# The results are finally in....



## Tennessee Tim (Dec 15, 2010)

Yes the results are finally in....PICS!!!! I've been having some time and computer issues...not enough time to edit pics and computer wanting to be slow (getting some age like me, LOL) when I can.

Here's a list of the latest logs sawn...Spalted poplar crotches, Aged red oak and Aged red oak crotches, spalted ailanthus and crotch, spalted elm. Part of these I've featured already in recent posts so I'll try not to double thread them.
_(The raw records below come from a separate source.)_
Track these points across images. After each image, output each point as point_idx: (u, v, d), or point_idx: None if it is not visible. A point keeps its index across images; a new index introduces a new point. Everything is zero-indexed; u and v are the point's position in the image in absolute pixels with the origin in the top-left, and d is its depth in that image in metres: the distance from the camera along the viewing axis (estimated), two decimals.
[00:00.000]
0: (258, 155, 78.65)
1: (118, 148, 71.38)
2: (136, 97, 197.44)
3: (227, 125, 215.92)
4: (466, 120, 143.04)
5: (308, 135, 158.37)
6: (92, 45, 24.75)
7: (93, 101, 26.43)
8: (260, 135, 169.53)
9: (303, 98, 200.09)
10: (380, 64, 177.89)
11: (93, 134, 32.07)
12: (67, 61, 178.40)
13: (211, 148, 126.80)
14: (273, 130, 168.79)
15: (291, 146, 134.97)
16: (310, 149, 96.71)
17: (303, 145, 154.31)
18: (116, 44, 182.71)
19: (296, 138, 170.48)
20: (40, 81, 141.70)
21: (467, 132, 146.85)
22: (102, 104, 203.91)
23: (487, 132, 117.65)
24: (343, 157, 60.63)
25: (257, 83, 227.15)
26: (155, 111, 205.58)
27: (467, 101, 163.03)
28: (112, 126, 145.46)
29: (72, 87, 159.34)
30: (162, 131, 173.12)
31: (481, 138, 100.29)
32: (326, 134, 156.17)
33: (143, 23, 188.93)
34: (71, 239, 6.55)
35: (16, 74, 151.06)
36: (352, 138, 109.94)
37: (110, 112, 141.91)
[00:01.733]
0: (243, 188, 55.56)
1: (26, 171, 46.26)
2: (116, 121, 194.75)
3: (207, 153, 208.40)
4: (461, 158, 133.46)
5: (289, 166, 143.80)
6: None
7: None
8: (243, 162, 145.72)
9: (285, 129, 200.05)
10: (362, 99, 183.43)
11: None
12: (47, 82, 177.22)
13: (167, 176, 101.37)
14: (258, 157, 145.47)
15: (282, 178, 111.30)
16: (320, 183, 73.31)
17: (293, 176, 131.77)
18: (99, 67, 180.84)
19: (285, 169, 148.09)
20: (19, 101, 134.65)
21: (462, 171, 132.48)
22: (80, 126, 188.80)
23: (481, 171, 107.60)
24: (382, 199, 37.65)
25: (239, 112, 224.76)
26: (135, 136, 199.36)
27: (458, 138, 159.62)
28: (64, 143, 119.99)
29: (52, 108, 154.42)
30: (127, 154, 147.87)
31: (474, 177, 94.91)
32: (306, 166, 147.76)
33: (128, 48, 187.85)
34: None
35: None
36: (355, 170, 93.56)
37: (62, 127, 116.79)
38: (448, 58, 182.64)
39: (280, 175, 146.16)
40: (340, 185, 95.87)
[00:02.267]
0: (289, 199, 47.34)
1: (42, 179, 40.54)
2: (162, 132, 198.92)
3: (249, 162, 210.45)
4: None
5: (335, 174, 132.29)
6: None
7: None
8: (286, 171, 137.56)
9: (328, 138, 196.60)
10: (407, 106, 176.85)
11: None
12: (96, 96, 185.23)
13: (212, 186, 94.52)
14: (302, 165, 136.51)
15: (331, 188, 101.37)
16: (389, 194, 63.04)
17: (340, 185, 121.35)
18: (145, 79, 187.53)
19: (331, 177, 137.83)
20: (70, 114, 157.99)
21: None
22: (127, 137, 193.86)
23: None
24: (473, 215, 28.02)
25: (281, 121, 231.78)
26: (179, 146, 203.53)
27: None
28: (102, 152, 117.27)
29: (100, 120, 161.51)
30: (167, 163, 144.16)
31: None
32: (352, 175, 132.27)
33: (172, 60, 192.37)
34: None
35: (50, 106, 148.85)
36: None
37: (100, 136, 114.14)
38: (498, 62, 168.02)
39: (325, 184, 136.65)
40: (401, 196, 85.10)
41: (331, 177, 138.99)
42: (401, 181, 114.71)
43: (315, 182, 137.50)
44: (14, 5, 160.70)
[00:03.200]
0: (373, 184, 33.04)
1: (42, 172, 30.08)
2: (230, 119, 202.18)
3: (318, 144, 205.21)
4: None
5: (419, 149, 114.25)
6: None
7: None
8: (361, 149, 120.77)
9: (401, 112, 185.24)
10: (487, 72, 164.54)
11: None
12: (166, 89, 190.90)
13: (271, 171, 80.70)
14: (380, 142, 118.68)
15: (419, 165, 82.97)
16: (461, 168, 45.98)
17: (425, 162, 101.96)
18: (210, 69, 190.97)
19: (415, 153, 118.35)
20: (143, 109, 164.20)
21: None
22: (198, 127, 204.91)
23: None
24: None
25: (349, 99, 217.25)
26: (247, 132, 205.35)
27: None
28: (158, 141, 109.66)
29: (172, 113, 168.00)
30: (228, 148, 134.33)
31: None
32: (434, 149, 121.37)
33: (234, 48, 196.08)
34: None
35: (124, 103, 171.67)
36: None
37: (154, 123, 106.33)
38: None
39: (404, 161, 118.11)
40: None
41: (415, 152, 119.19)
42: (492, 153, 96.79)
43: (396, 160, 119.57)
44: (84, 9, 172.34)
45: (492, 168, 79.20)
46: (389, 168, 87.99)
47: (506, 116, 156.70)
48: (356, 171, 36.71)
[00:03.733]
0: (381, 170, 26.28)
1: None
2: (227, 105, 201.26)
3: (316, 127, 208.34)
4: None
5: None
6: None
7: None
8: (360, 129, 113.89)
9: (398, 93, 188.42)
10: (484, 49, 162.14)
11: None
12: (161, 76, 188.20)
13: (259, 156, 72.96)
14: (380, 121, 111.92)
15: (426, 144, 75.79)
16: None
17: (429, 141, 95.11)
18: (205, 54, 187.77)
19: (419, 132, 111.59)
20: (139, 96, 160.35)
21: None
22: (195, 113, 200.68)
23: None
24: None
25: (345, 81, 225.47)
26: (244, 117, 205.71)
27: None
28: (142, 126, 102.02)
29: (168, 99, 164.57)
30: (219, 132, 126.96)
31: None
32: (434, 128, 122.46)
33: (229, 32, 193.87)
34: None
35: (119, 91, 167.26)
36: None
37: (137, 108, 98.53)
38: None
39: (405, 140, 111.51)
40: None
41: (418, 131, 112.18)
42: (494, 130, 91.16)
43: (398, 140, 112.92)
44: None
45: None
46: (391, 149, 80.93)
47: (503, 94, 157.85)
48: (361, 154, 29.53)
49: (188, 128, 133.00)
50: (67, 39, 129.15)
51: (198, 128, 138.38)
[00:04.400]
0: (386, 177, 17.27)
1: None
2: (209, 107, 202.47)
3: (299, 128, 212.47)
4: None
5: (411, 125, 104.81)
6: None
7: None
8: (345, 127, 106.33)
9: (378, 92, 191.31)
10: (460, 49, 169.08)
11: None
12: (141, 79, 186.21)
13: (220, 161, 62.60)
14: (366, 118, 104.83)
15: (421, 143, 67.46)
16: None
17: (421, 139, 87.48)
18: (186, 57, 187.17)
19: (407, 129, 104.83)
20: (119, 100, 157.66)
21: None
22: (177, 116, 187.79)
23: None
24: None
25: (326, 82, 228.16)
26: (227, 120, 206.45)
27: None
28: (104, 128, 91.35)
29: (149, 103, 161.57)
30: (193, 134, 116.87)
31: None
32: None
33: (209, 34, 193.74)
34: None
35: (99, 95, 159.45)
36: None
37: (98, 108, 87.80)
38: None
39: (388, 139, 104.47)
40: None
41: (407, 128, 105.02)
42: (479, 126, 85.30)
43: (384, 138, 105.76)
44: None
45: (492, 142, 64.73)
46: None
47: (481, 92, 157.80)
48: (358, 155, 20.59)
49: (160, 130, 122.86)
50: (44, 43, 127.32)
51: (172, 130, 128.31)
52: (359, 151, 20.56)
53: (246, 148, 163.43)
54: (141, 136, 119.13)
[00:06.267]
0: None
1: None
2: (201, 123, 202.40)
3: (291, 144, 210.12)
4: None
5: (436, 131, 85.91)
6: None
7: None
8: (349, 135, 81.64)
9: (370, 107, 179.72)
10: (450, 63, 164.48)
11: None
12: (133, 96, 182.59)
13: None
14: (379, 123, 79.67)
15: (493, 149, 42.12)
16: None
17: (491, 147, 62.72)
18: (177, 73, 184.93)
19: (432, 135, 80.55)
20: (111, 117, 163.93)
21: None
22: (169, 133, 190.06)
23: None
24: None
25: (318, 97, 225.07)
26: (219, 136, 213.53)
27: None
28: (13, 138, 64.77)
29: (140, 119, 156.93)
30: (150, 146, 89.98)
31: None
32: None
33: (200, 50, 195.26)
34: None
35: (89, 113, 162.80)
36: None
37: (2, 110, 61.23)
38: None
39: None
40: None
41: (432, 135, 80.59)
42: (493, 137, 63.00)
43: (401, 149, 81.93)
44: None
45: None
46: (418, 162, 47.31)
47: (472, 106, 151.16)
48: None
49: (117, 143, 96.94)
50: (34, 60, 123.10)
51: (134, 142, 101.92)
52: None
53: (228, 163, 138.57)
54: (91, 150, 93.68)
Here's a link to all the pics on my website: http://www.tsmfarms.com/new-and-hot-off-the-mill.html 

BUT here's a tease of what's to see there... please enjoy!!!


----------



## Da Aardvark (Oct 11, 2012)

In the Latin would those be called ''Beautious Splateus''?
You have the God given knack for timing those logs. 

Nice!


----------



## mikeswoods (May 18, 2009)

If you keep this up,Tim, I'm going to have to get my own mill---I want the fun of opening up the oyster and looking for pearls.


----------



## Tennessee Tim (Dec 15, 2010)

mikeswoods said:


> If you keep this up,Tim, I'm going to have to get my own mill---I want the fun of opening up the oyster and looking for pearls.
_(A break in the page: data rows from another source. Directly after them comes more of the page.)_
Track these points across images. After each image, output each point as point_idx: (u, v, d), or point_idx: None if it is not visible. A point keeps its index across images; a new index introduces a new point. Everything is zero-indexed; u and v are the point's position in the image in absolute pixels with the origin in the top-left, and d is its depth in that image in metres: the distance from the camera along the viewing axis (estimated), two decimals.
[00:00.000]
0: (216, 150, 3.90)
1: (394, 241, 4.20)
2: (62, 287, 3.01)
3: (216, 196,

If they were all pearls AND sold it'd be more fun...LOL. IF you only could see the disappointments BUT I've been Blessed and not had very many of those, the Lord Blessed me with a eye for laying out for best cuts AND timing/patience for waiting for the aging and spalting. I think the biggest disappointment Alan T. had warned me prior to cutting was a knotty oak 
here's the link http://www.woodworkingtalk.com/f26/went-get-walnut-but-whoa-72321/ ...NOT a total loss BUT I expected deeper curl/

Da Aard THANKS!!!! Lovin' your house project....CONGRATS on the finish!!!!


----------



## Burb (Nov 30, 2012)

Gotta love wood ****!!


----------



## Woodychips (Oct 3, 2015)

Nice spalting Tim! Question. What do you do with the stuff that has soft patches? Use wood hardeners?


----------



## Tennessee Tim (Dec 15, 2010)

Woodychips said:


> Nice spalting Tim! Question. What do you do with the stuff that has soft patches? Use wood hardeners?
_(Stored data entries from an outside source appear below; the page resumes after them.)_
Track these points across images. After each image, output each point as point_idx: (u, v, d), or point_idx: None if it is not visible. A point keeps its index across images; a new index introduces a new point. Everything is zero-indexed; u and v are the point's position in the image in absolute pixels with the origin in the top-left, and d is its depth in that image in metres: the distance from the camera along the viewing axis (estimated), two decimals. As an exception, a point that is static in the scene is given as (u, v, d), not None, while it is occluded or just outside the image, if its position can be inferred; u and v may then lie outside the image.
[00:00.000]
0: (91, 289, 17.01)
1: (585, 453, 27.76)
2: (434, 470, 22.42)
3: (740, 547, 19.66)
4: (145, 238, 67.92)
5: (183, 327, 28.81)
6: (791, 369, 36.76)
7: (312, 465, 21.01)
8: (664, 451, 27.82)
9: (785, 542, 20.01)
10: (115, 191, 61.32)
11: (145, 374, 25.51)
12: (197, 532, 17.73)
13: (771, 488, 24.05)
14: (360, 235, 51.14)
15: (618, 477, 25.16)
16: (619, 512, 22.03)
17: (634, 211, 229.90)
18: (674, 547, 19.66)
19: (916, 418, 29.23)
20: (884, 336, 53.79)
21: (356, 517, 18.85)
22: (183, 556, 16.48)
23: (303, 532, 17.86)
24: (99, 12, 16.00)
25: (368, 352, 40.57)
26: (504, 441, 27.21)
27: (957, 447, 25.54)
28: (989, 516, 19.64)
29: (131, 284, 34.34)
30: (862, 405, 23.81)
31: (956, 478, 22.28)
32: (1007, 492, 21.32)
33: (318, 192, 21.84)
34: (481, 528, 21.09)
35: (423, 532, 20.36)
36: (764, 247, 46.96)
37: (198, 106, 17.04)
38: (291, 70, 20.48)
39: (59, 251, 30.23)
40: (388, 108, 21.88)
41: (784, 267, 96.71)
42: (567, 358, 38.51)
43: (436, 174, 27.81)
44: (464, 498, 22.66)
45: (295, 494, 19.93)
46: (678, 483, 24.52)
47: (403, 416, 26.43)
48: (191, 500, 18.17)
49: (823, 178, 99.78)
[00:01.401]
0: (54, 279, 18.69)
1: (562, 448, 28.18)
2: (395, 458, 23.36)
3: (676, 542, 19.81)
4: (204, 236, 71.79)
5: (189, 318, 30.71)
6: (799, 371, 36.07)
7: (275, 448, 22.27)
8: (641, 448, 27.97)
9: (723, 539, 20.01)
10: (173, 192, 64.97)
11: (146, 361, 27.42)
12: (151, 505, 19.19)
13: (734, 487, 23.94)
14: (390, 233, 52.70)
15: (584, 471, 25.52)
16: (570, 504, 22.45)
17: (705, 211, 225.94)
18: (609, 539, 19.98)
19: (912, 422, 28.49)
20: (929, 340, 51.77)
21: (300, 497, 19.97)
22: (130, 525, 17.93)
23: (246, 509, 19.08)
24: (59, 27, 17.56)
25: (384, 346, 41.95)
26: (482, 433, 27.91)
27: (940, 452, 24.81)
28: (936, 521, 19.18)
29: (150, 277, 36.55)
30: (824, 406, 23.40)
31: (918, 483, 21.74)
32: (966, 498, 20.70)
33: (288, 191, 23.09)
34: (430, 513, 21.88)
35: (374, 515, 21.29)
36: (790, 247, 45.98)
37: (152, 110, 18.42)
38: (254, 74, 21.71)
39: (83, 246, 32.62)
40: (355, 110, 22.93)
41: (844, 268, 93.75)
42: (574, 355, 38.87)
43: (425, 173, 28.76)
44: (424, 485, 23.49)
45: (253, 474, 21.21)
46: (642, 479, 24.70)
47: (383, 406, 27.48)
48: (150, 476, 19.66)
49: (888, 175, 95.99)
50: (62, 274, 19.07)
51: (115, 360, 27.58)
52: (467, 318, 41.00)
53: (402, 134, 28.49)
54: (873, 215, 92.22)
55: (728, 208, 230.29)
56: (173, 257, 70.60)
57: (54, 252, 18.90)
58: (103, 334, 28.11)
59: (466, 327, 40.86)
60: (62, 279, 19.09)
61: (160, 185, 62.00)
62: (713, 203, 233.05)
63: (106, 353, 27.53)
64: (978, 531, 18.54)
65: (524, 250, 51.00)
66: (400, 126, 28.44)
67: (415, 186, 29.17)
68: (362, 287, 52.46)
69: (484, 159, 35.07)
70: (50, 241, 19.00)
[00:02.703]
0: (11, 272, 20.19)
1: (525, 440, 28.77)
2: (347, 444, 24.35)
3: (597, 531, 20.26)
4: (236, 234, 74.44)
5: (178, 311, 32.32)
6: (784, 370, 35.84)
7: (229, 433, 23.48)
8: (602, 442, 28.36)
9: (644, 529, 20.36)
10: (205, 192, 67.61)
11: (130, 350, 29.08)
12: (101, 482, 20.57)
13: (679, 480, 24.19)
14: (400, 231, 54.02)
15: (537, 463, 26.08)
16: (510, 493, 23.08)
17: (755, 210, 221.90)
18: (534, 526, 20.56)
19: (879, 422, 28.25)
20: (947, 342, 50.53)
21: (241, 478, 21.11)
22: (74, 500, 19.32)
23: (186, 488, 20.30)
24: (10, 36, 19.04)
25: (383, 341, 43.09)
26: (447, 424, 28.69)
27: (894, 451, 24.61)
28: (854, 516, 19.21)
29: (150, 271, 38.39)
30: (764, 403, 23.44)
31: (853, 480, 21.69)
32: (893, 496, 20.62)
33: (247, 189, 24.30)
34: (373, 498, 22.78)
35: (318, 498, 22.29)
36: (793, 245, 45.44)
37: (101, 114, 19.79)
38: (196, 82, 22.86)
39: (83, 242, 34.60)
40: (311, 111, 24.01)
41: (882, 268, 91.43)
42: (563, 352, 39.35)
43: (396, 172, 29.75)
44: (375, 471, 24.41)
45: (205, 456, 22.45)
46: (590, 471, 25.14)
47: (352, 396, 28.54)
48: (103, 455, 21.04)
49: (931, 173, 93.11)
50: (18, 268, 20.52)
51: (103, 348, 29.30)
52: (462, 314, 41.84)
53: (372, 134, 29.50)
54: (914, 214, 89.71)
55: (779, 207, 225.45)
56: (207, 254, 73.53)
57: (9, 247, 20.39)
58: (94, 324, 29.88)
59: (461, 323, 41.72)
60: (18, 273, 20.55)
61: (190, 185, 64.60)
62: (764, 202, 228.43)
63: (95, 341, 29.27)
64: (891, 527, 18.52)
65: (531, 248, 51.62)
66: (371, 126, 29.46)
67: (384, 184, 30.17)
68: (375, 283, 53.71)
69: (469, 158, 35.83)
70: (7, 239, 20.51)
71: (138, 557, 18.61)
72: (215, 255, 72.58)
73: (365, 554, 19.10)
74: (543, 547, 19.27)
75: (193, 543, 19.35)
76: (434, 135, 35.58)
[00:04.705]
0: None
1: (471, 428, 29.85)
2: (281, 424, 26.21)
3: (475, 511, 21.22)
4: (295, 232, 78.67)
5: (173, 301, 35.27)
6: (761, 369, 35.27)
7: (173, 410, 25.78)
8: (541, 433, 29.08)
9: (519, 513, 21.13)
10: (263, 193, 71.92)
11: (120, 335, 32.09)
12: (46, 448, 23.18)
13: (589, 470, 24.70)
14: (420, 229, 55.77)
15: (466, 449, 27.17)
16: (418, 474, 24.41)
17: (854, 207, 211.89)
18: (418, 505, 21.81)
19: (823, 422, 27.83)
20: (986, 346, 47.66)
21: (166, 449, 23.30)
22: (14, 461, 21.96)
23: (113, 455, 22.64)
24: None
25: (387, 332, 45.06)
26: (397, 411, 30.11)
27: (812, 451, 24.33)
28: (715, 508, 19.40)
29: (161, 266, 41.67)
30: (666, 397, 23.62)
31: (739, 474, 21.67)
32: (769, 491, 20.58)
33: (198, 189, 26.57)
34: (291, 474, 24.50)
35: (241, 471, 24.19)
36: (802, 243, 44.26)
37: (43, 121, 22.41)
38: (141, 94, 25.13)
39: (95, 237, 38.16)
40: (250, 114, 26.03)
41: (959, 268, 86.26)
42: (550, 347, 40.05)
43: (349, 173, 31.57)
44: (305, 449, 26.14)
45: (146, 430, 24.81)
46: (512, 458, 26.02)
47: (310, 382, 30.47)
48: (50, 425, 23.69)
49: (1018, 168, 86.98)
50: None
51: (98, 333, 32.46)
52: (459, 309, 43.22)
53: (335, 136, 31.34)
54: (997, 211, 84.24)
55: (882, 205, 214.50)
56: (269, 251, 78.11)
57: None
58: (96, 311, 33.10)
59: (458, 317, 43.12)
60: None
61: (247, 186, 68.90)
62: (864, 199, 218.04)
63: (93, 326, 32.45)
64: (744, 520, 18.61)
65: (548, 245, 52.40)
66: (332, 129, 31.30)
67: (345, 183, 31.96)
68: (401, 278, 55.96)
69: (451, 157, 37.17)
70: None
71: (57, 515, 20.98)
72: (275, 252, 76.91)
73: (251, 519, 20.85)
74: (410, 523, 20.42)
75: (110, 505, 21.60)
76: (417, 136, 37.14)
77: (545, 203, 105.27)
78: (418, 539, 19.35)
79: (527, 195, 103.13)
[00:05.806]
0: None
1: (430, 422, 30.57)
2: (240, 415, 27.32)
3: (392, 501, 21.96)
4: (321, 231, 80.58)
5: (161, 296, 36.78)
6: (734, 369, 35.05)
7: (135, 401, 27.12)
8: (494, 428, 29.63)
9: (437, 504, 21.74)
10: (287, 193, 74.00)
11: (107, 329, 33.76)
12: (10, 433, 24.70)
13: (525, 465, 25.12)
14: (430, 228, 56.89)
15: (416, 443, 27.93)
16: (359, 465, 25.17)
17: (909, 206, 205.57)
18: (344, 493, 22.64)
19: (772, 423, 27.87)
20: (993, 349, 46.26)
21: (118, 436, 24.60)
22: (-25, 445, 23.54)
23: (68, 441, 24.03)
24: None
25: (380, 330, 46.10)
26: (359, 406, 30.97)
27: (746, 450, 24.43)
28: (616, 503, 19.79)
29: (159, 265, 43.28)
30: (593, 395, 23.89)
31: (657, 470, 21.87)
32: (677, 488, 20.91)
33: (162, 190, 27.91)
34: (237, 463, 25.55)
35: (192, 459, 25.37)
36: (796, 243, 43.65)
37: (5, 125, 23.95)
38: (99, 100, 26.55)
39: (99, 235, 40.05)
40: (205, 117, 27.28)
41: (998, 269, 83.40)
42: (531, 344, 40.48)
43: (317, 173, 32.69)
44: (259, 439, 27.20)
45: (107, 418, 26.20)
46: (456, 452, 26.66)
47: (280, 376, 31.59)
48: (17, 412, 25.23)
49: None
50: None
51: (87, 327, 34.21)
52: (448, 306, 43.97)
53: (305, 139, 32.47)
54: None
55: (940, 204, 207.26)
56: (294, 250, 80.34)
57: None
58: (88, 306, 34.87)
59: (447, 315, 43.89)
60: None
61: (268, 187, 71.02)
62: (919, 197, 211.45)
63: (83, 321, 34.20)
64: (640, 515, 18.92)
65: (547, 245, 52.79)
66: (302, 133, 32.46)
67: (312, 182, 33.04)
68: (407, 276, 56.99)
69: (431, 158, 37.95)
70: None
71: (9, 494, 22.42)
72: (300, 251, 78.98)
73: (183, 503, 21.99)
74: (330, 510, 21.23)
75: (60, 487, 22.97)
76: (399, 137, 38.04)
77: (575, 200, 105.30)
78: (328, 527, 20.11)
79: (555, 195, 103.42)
Woody, up till now I haven't BUT I've thought about it several times ESPECIALLY when trying to fill the wood with waterlox (which is thin itself) and it's just soaking it up.

I've used lacquer mixture as a finish and i could let sit a few minutes then rub with retarder and move from solid wood to soft and fill the wood....I haven't found a trick YET for the waterlox.


----------



## Da Aardvark (Oct 11, 2012)

2 part epoxy works great for that.
It turns punky wood into a rock solid mass.
Generally the 1st coat soaks in fast and the 2nd coat is the finish.
Then if a hi-gloss is not wanted it can be sanded and polished to a desired sheen OR re-coated with a non oil based finish (oil based tends to want to crack).


----------



## Woodychips (Oct 3, 2015)

I've used Polyall 2000 in the past. Not sure if it's still available. There's too much good wood without the punk out there so it's been years since I've used it.


----------



## Allen Tomaszek (Dec 11, 2010)

That's some pretty awesome spalting for sure Tim. Love seeing the cuts you produce.


----------